I took control after becoming adrift in the system
The long wait for a diagnosis took its toll on Bronwyn Bisley, but her biggest challenges lay ahead as the information she desperately needed dried up.
It was an opinion that set in motion a significant series of events: a referral to an oncologist, more appointments and scans, biopsies and, eventually, surgery.
But breast cancer was eventually ruled out and Bronwyn was instead referred to a haematologist 200km away in Melbourne.
Bronwyn said: “Finally, about three months after my first CT scan scare, my blood cancer diagnosis arrived – by Skype.
The haematologist said I would need chemotherapy, six months leave from work and she asked if I had questions. I had absolutely no idea what to ask.
“Then I didn’t see her again for a really long time.”
Bronwyn was unsure about what lay ahead. She faced “distressing” chemotherapy sessions and debilitating side effects, felt like she didn’t have enough information or support, and had to wait two months between seeing her haematologist.

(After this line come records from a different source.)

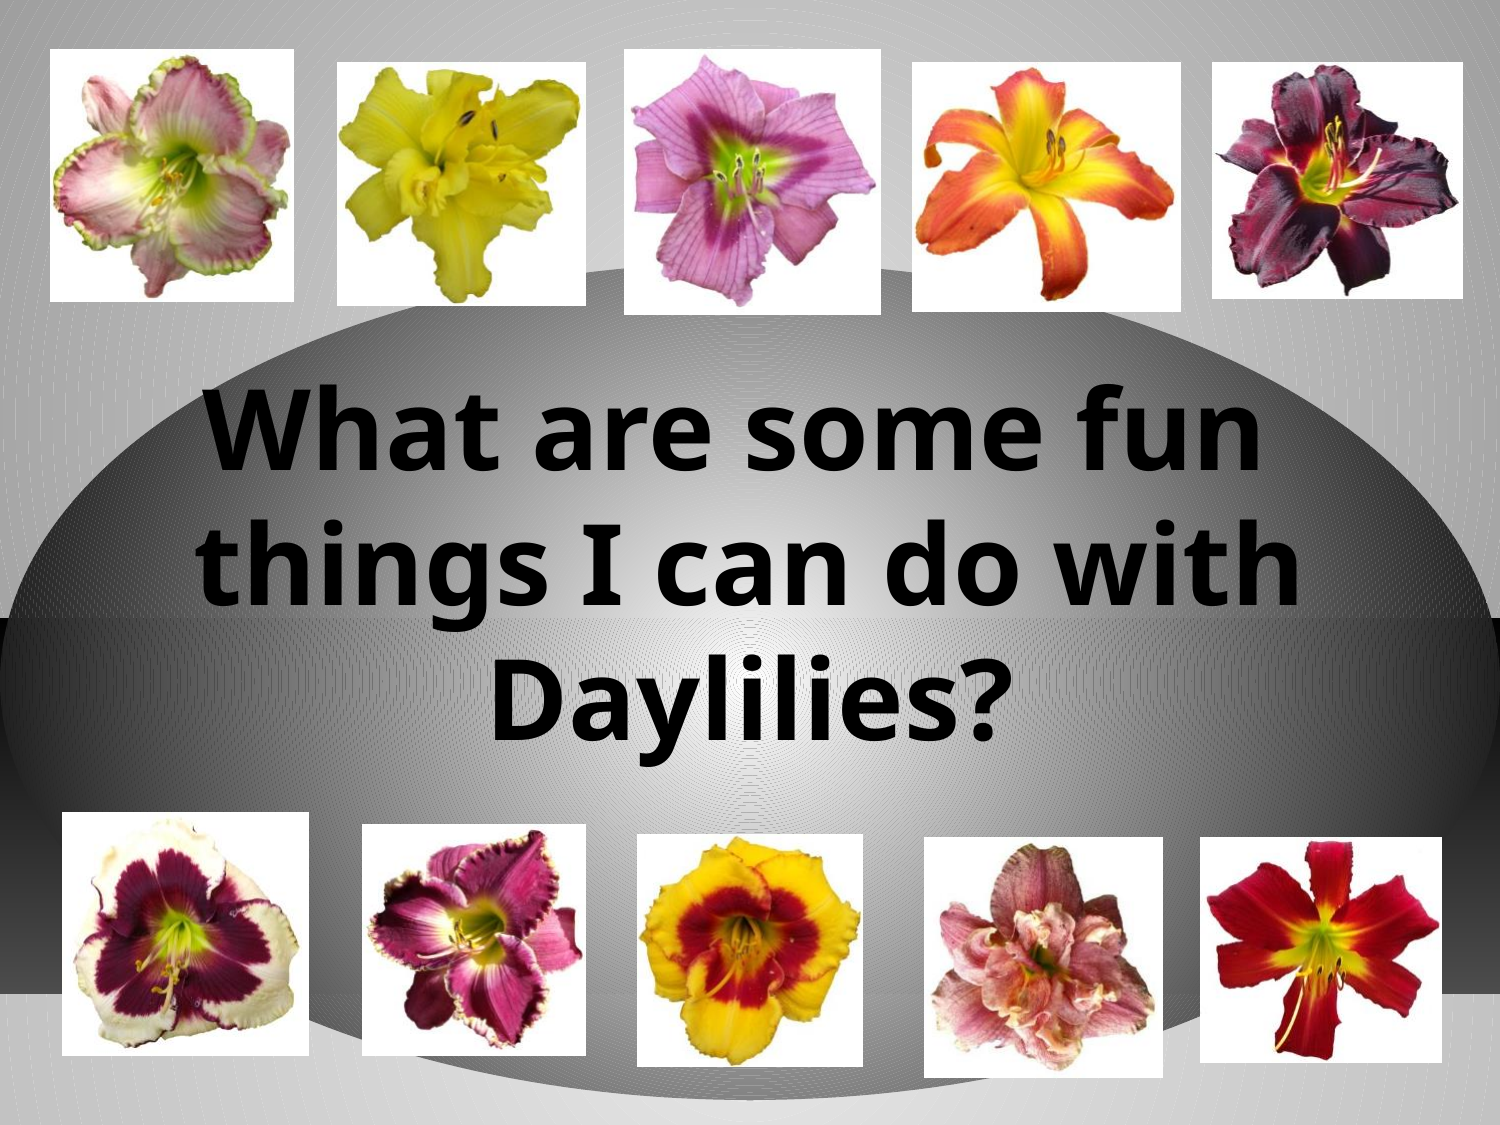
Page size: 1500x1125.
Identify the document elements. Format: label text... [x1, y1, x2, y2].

picture [337, 62, 586, 306]
picture [62, 812, 309, 1056]
picture [50, 50, 294, 302]
picture [1200, 837, 1442, 1063]
picture [624, 50, 881, 315]
text_box What are some fun things I can do with Daylilies? [113, 350, 1388, 770]
picture [924, 837, 1163, 1078]
picture [362, 825, 586, 1056]
picture [912, 62, 1181, 312]
picture [1212, 62, 1463, 299]
picture [637, 834, 863, 1067]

Overwhelmed, Bronwyn took the frightening decision to press pause on her life-saving treatment.
“I didn’t want to be on that factory line for months, having no discussions with my haematologist, being so sick and only feeling worse.”
Bronwyn decided to take control. She dedicated time to get the information she needed. She spoke to experts and friends and eventually travelled to Melbourne, two hours from her hometown, to meet another haematologist.
Feeling empowered and supported, it wasn’t long before Bronwyn was back having more individualised treatment in a way that better managed her side effects.
The information she gathered also saw her make positive changes to her lifestyle that helped her recovery.
The 50-year-old from regional Victoria, now back at work, said: “I never experienced those horrendous symptoms or side effects again. I was more informed, and everything became a lot better.
“It would make a huge difference if everyone with blood cancer was given the information, ideas, connections and support they needed right from the get-go.”